→ **Source information**

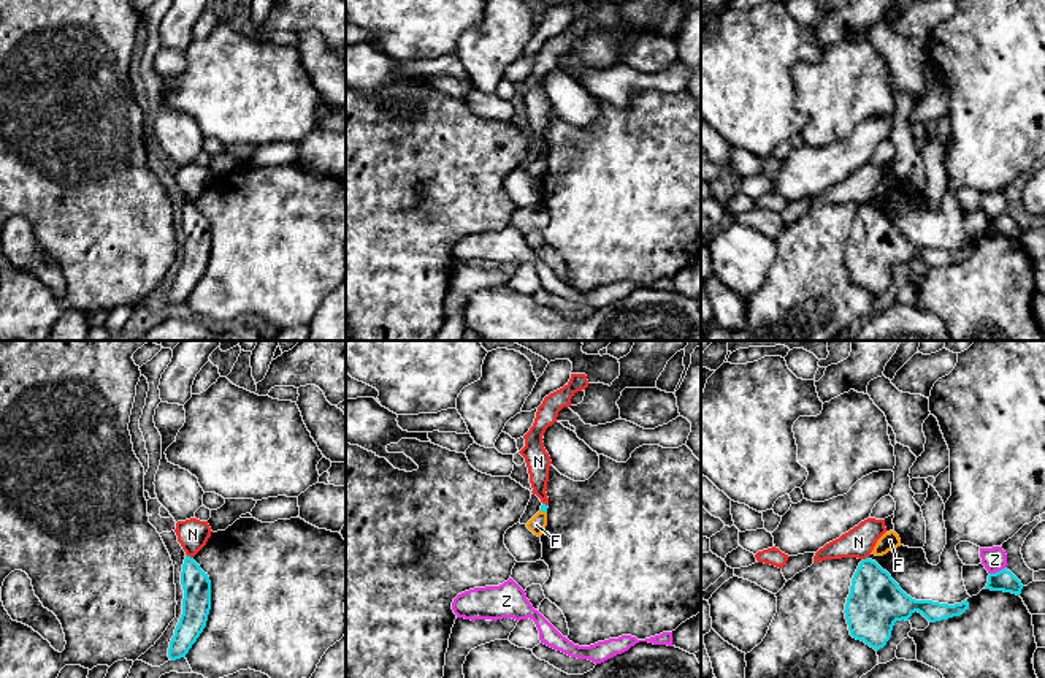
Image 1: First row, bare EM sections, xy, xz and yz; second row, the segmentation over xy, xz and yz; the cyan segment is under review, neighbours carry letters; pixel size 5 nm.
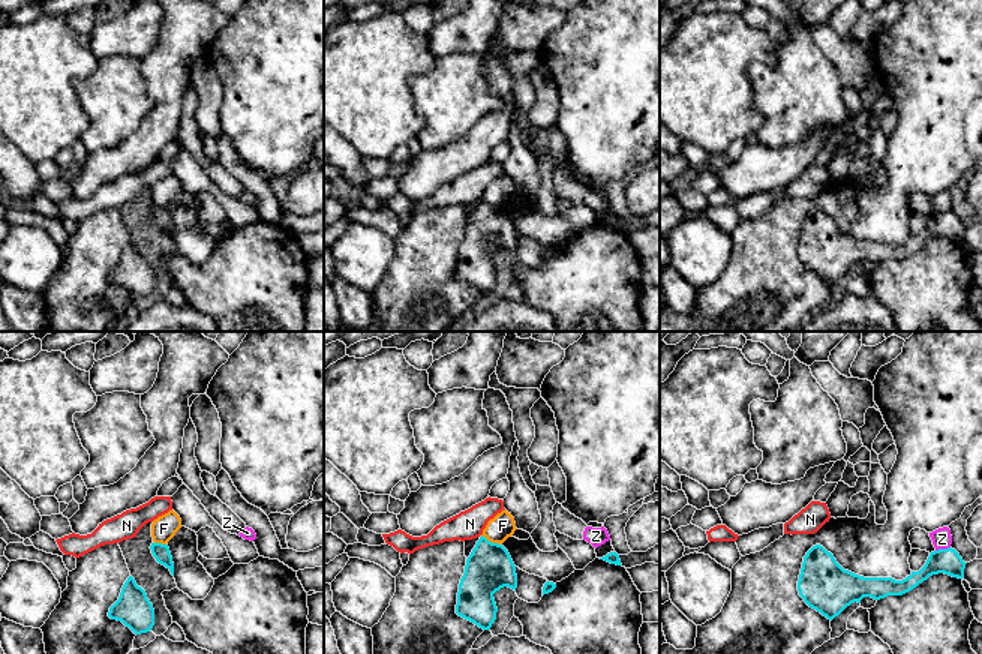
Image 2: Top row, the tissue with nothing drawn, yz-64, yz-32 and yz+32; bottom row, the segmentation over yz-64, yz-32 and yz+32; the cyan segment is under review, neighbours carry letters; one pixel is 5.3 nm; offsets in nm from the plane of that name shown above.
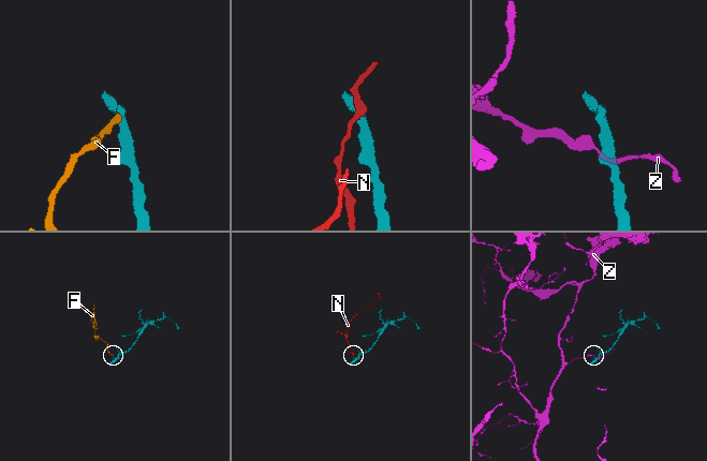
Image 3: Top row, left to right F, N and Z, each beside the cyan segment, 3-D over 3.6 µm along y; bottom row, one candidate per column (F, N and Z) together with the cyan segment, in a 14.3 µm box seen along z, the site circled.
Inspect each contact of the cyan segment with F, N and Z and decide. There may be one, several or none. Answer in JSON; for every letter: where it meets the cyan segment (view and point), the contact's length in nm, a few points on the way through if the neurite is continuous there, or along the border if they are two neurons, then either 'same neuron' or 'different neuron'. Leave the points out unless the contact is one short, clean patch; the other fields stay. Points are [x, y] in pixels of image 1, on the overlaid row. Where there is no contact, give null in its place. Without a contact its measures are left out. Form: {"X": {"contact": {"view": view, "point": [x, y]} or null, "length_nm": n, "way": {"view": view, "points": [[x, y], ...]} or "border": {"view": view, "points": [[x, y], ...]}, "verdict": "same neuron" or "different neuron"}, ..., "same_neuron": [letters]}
{"F": {"contact": {"view": "xz", "point": [543, 510]}, "length_nm": 40, "border": {"view": "xz", "points": [[539, 510], [546, 514]]}, "verdict": "different neuron"}, "N": {"contact": {"view": "xy", "point": [189, 556]}, "length_nm": 40, "border": {"view": "xy", "points": [[187, 555], [192, 558]]}, "verdict": "different neuron"}, "Z": {"contact": {"view": "yz", "point": [996, 572]}, "length_nm": 90, "border": {"view": "yz", "points": [[1004, 567], [990, 574]]}, "verdict": "different neuron"}, "same_neuron": []}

→ **Work instruction**
For this answer, return word for word the lines from the first line of the records through the line containing "Image 3: Top". Omit the pictures.

→ **Output**
Image 1: First row, bare EM sections, xy, xz and yz; second row, the segmentation over xy, xz and yz; the cyan segment is under review, neighbours carry letters; pixel size 5 nm.
Image 2: Top row, the tissue with nothing drawn, yz-64, yz-32 and yz+32; bottom row, the segmentation over yz-64, yz-32 and yz+32; the cyan segment is under review, neighbours carry letters; one pixel is 5.3 nm; offsets in nm from the plane of that name shown above.
Image 3: Top row, left to right F, N and Z, each beside the cyan segment, 3-D over 3.6 µm along y; bottom row, one candidate per column (F, N and Z) together with the cyan segment, in a 14.3 µm box seen along z, the site circled.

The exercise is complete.